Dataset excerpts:
[Start of Attachment]

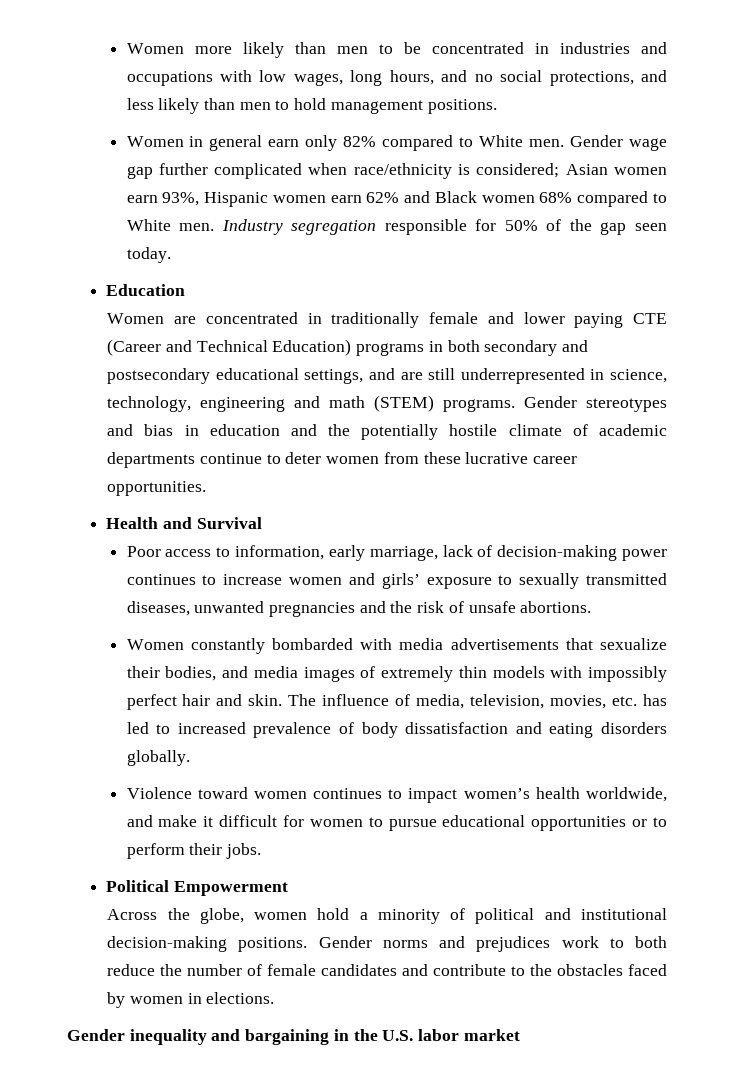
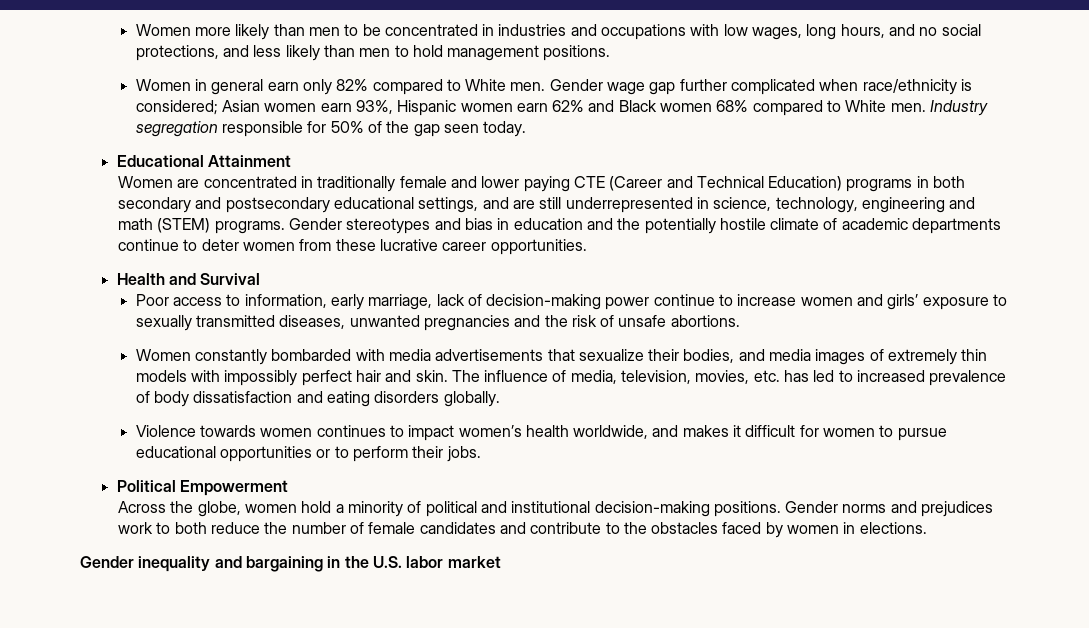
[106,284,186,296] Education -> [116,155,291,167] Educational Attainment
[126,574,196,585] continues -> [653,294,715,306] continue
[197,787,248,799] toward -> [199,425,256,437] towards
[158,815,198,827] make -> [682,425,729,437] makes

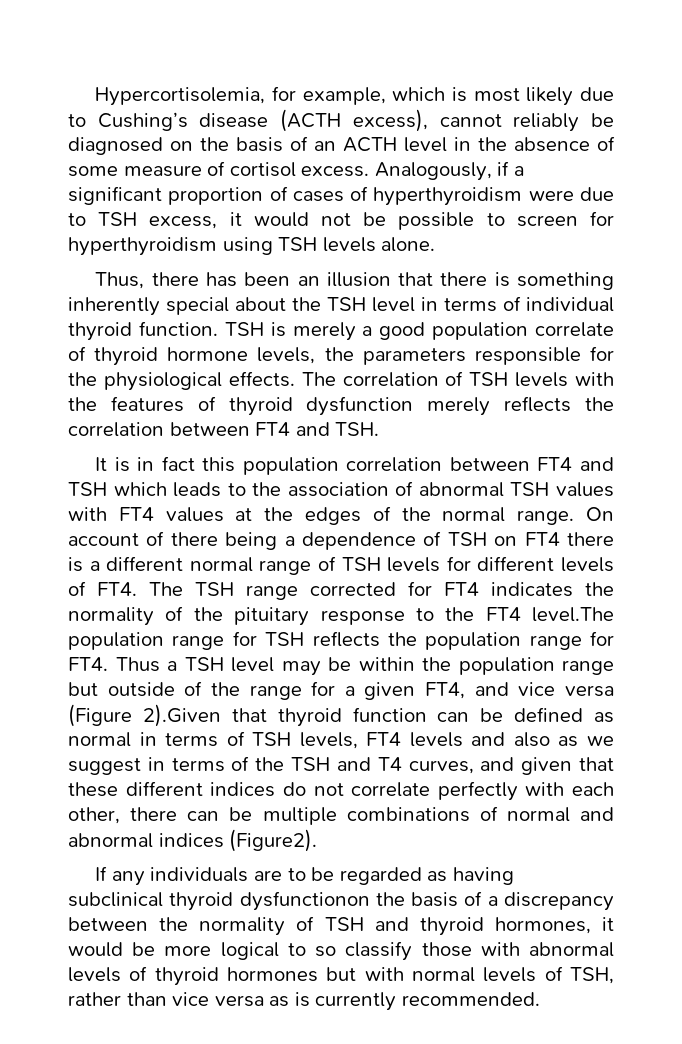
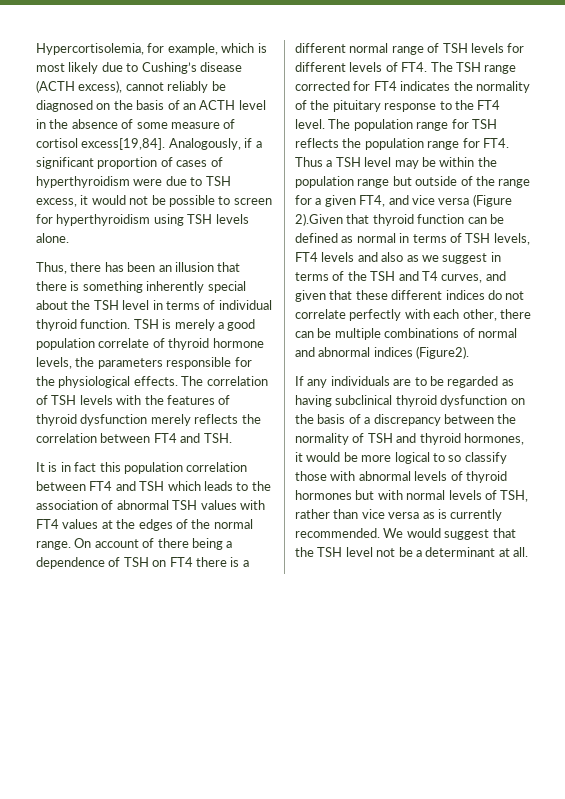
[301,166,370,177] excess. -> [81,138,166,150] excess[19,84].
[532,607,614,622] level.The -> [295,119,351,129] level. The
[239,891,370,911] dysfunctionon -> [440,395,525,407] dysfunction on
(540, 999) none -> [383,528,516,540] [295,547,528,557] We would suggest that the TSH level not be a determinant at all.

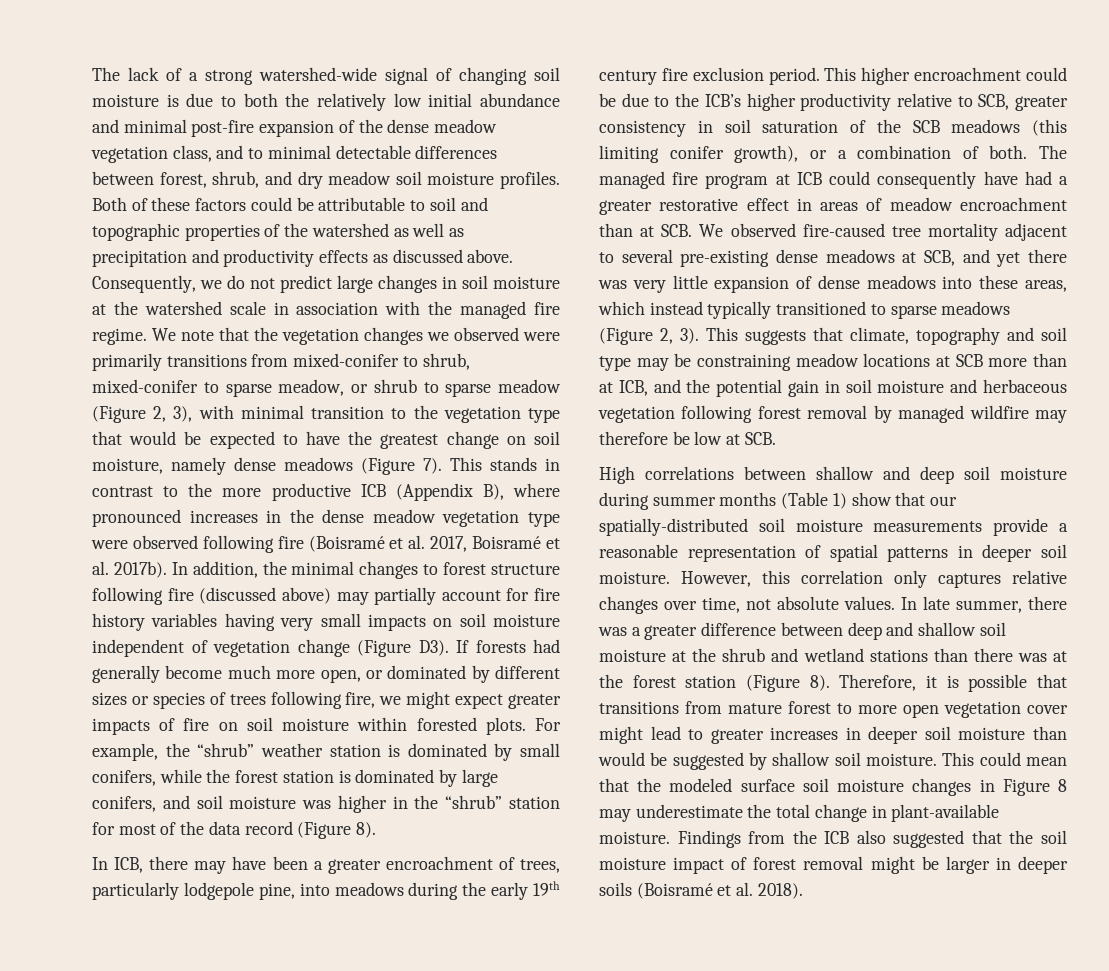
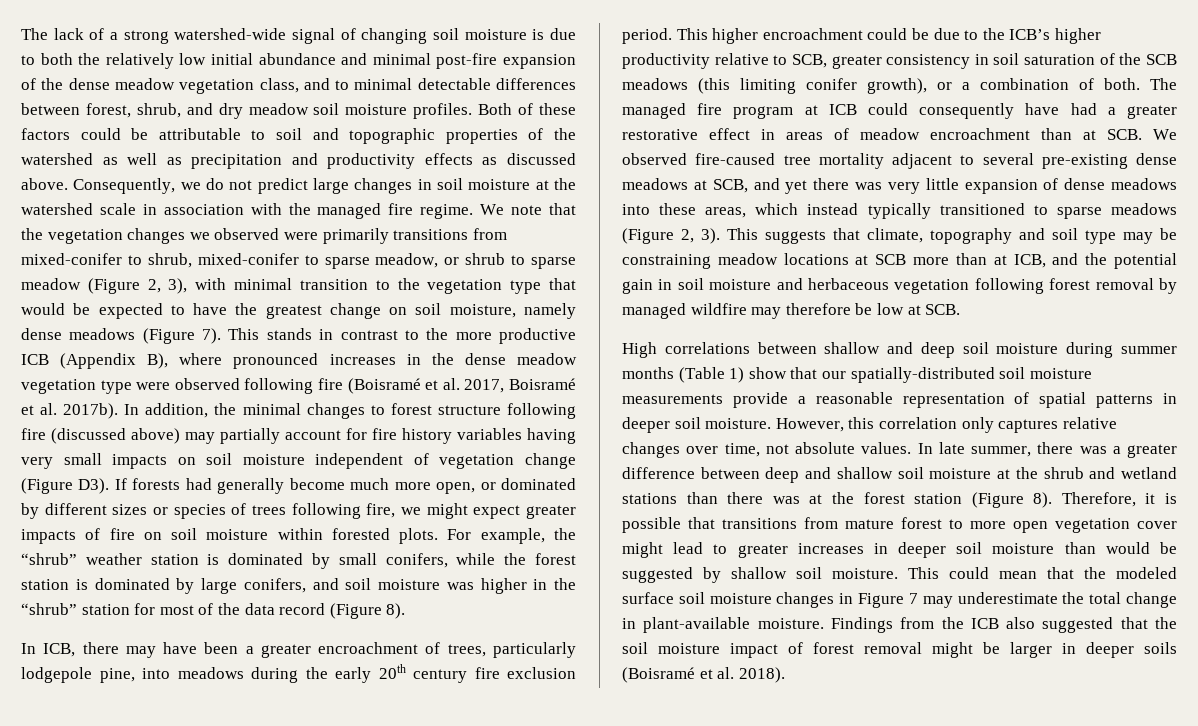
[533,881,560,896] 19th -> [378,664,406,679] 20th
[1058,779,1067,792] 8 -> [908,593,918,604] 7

[End of Attachment]

Transcribe nothing except the lines from the one with "[533,881,560,896] 19th ->" through the end of the data above, each exactly as it appears.

Written reply:
[533,881,560,896] 19th -> [378,664,406,679] 20th
[1058,779,1067,792] 8 -> [908,593,918,604] 7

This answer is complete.